**Exercise directions:** Reproduce every line of the items below verbatim, leaving out the pictures.

**Supplied data:**
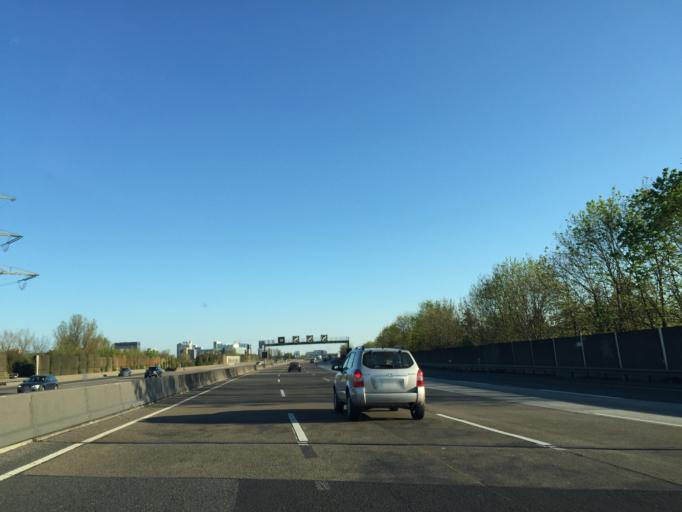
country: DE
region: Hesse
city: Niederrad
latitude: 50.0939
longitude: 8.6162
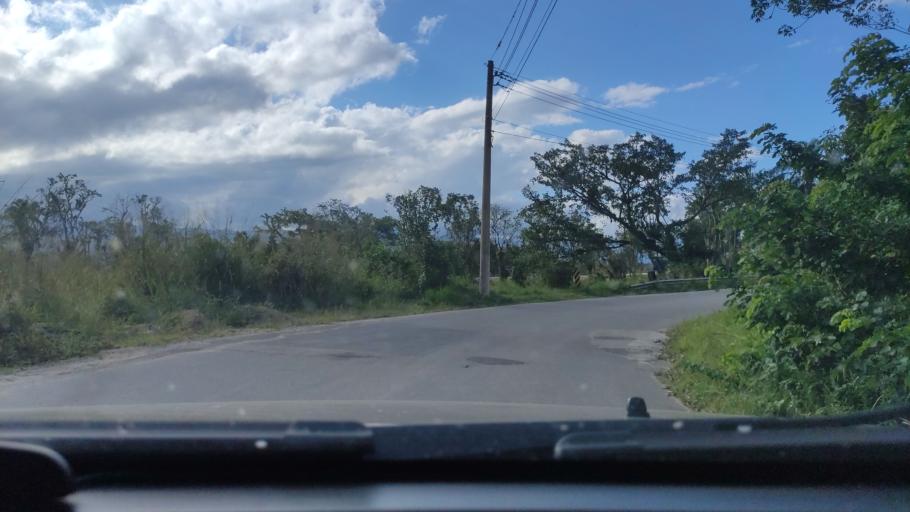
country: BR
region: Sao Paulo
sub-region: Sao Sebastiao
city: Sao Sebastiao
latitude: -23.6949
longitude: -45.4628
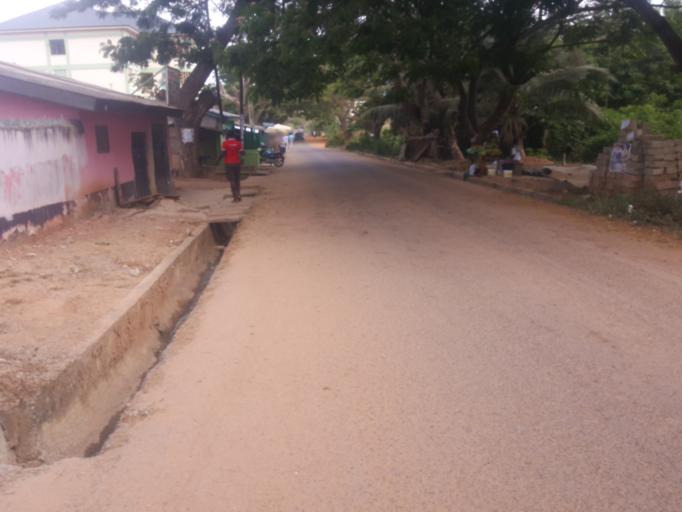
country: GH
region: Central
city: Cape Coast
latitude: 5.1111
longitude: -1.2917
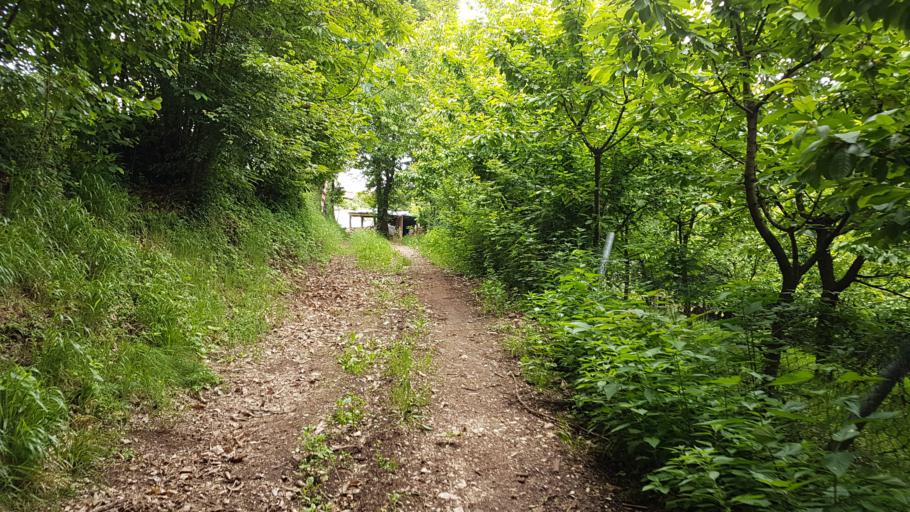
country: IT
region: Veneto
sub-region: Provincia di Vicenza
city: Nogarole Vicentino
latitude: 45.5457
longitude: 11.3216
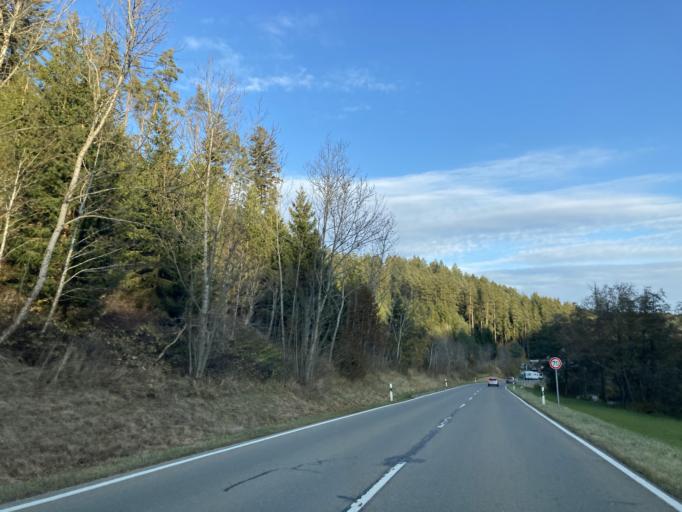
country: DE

**Response below:**
country: DE
region: Hesse
city: Niederrad
latitude: 50.0939
longitude: 8.6162
country: BR
region: Sao Paulo
sub-region: Sao Sebastiao
city: Sao Sebastiao
latitude: -23.6949
longitude: -45.4628
country: GH
region: Central
city: Cape Coast
latitude: 5.1111
longitude: -1.2917
country: IT
region: Veneto
sub-region: Provincia di Vicenza
city: Nogarole Vicentino
latitude: 45.5457
longitude: 11.3216
country: DE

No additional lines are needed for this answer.